ABOUT THIS TASK >>
Transcribe the whole listing exactly, but do not carry over its pictures.

RECORDED DATA >>
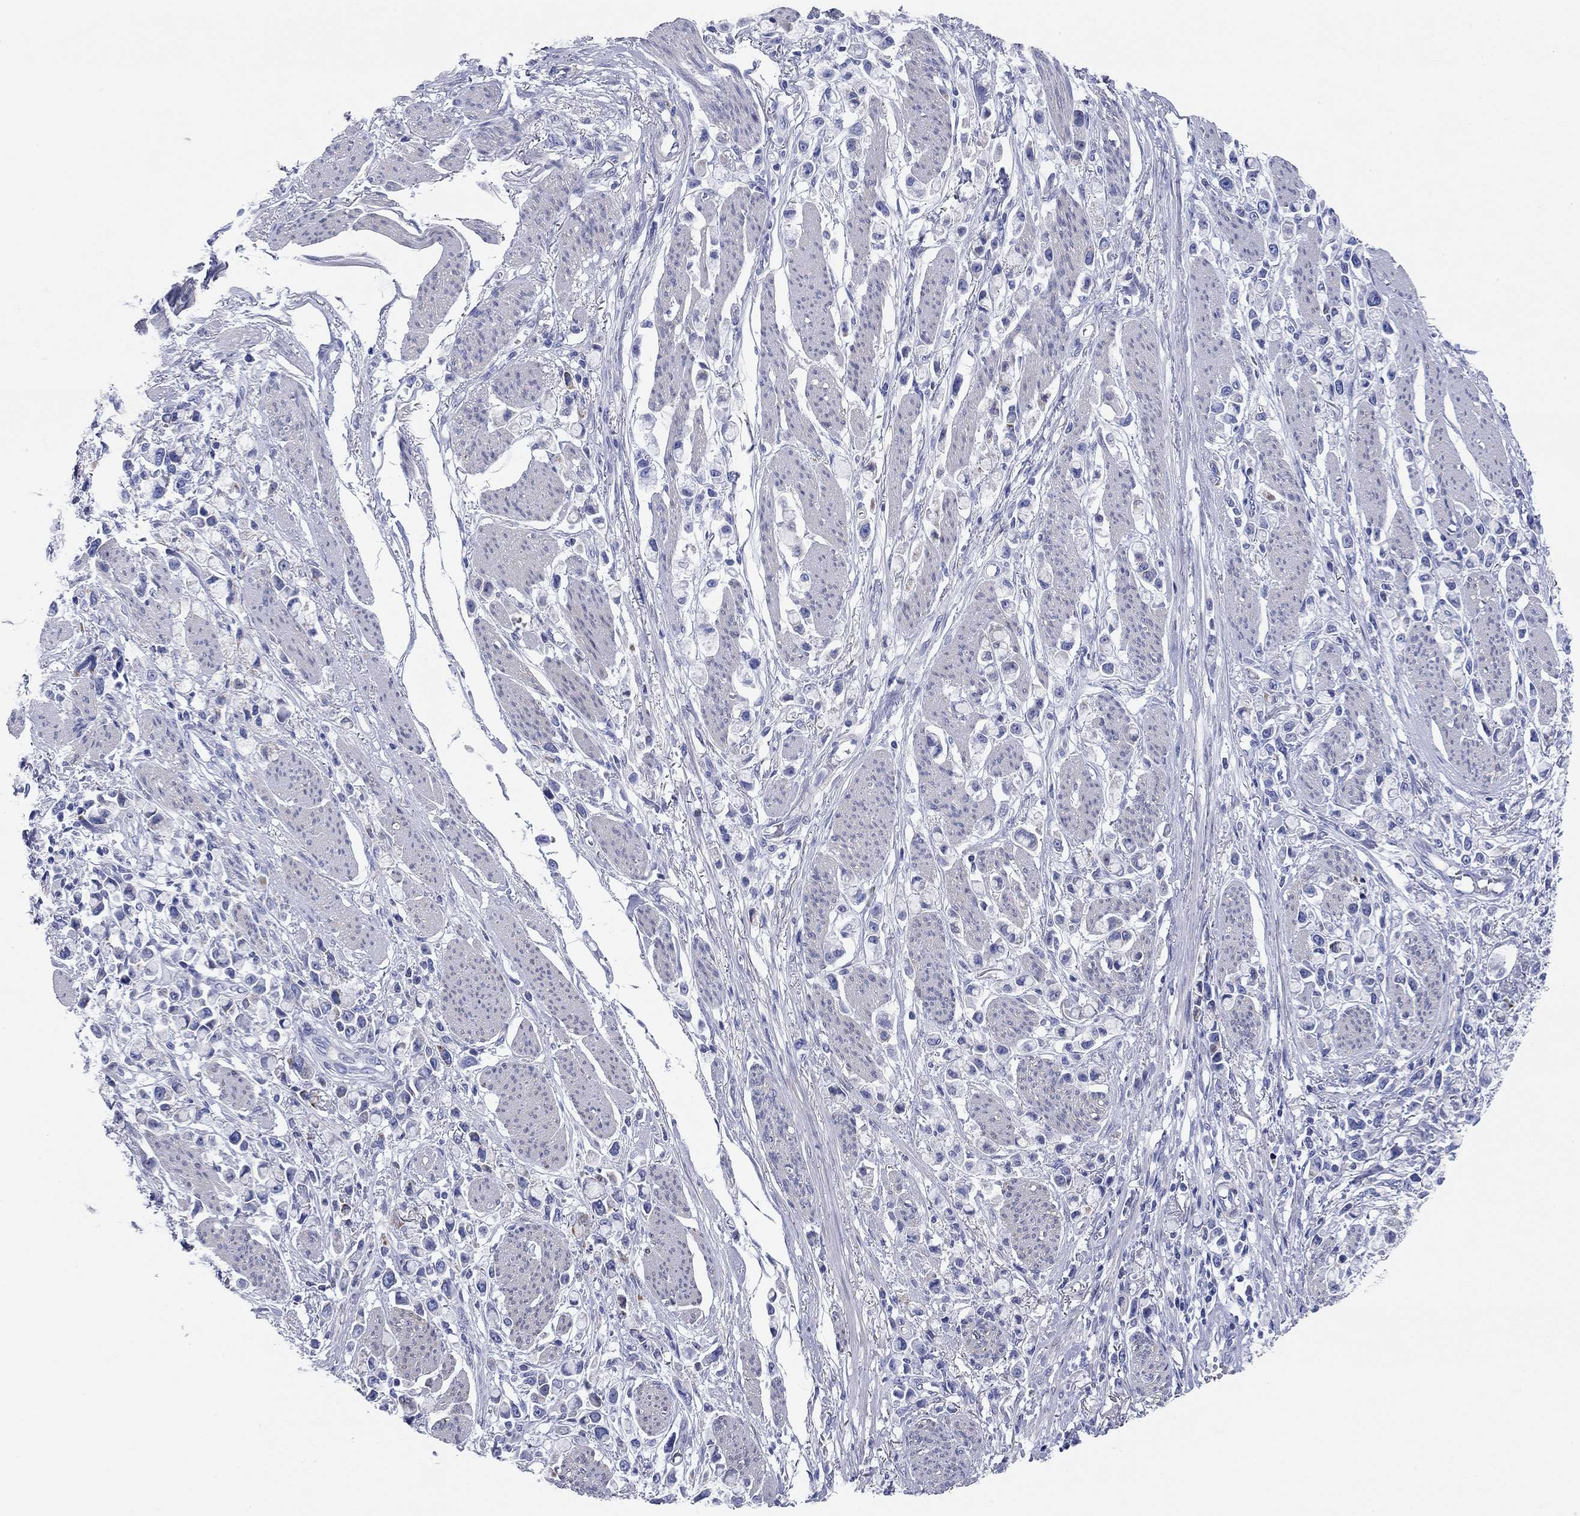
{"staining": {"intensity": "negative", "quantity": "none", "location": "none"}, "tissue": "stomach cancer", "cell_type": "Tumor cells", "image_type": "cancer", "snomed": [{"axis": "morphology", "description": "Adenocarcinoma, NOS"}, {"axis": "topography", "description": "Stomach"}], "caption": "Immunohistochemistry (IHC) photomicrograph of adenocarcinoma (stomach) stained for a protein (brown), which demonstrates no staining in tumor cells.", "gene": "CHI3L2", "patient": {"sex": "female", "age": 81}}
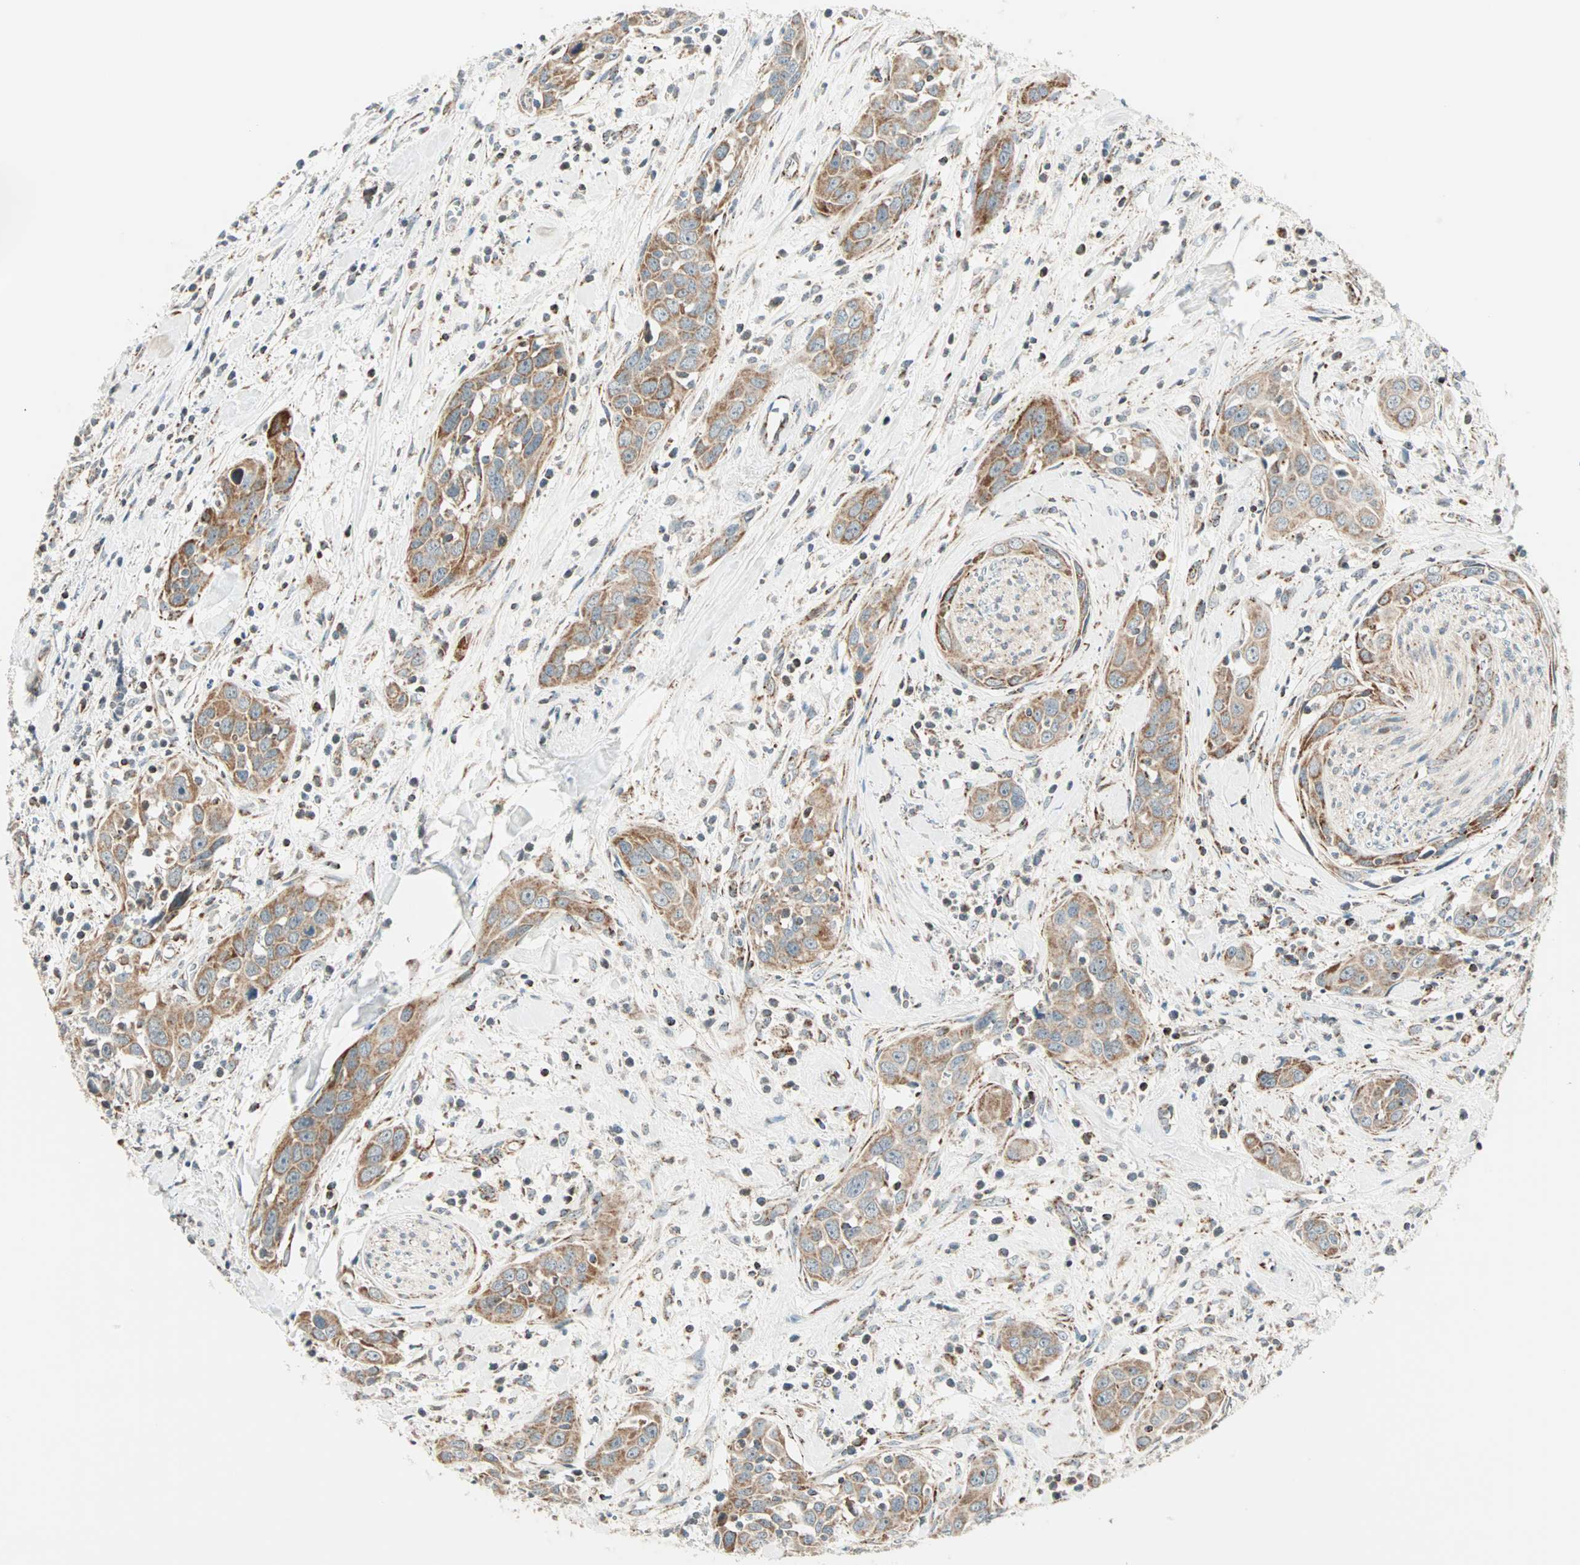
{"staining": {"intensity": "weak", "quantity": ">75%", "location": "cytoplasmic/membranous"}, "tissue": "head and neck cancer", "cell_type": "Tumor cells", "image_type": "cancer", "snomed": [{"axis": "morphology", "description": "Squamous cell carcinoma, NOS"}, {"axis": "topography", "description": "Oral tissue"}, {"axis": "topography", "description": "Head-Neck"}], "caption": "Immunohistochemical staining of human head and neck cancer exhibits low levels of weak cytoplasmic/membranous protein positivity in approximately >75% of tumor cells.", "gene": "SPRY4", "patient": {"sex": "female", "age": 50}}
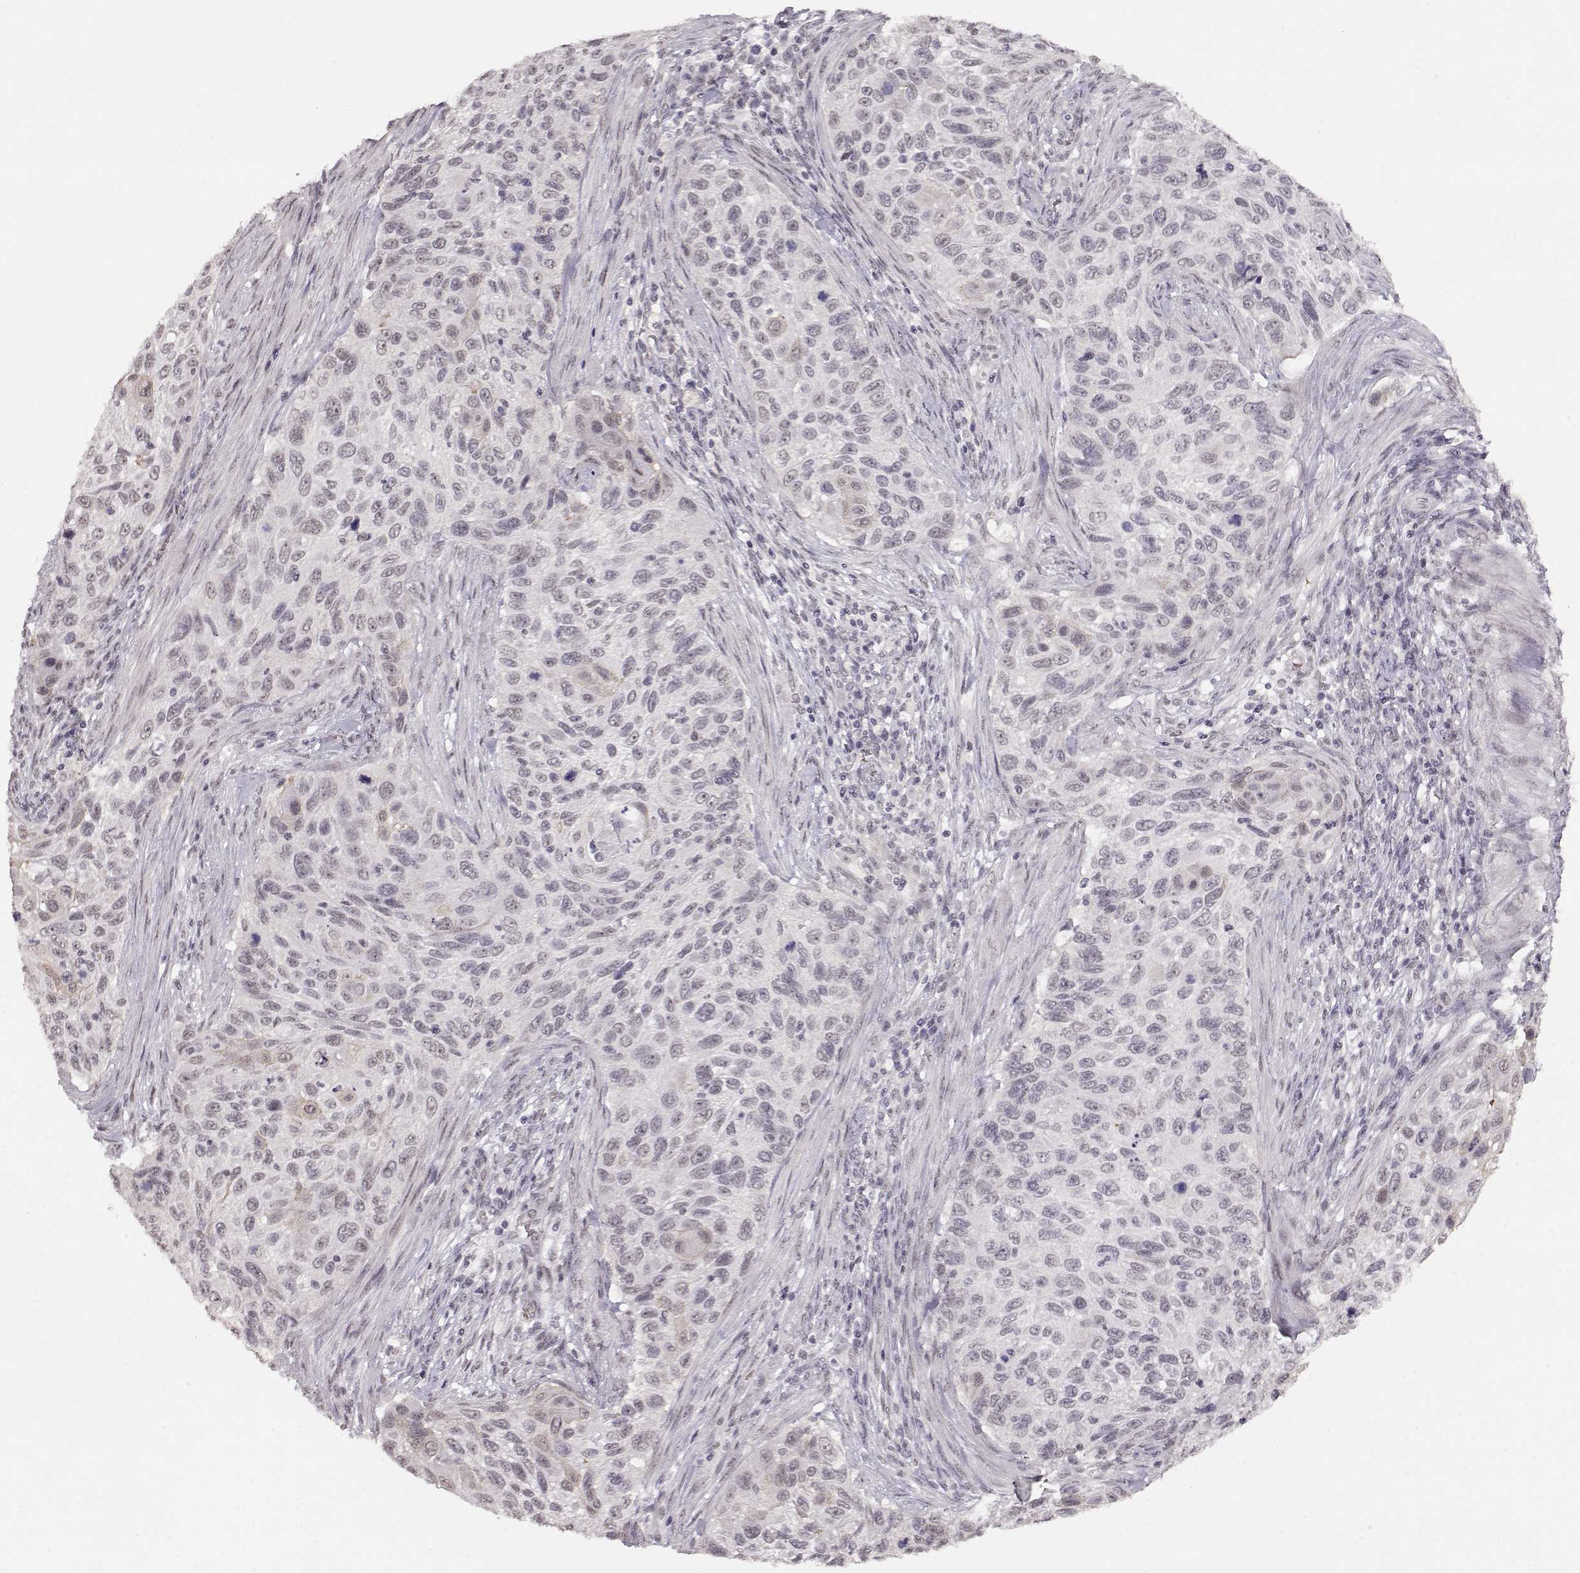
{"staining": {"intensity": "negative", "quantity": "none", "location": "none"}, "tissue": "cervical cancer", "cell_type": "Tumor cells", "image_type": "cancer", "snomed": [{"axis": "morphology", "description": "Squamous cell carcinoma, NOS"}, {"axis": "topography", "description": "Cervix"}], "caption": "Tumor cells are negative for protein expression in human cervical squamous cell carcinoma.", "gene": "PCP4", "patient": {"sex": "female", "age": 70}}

THE ANSWER >>
{"staining": {"intensity": "negative", "quantity": "none", "location": "none"}, "tissue": "stomach cancer", "cell_type": "Tumor cells", "image_type": "cancer", "snomed": [{"axis": "morphology", "description": "Adenocarcinoma, NOS"}, {"axis": "topography", "description": "Stomach"}], "caption": "Immunohistochemistry (IHC) photomicrograph of adenocarcinoma (stomach) stained for a protein (brown), which demonstrates no staining in tumor cells.", "gene": "CHI3L2", "patient": {"sex": "female", "age": 81}}
{"staining": {"intensity": "weak", "quantity": ">75%", "location": "cytoplasmic/membranous"}, "tissue": "head and neck cancer", "cell_type": "Tumor cells", "image_type": "cancer", "snomed": [{"axis": "morphology", "description": "Squamous cell carcinoma, NOS"}, {"axis": "topography", "description": "Oral tissue"}, {"axis": "topography", "description": "Head-Neck"}], "caption": "Immunohistochemical staining of human head and neck cancer exhibits low levels of weak cytoplasmic/membranous protein positivity in approximately >75% of tumor cells.", "gene": "SPRY4", "patient": {"sex": "female", "age": 50}}
{"staining": {"intensity": "negative", "quantity": "none", "location": "none"}, "tissue": "cervical cancer", "cell_type": "Tumor cells", "image_type": "cancer", "snomed": [{"axis": "morphology", "description": "Squamous cell carcinoma, NOS"}, {"axis": "topography", "description": "Cervix"}], "caption": "Tumor cells are negative for protein expression in human cervical squamous cell carcinoma.", "gene": "PCP4", "patient": {"sex": "female", "age": 70}}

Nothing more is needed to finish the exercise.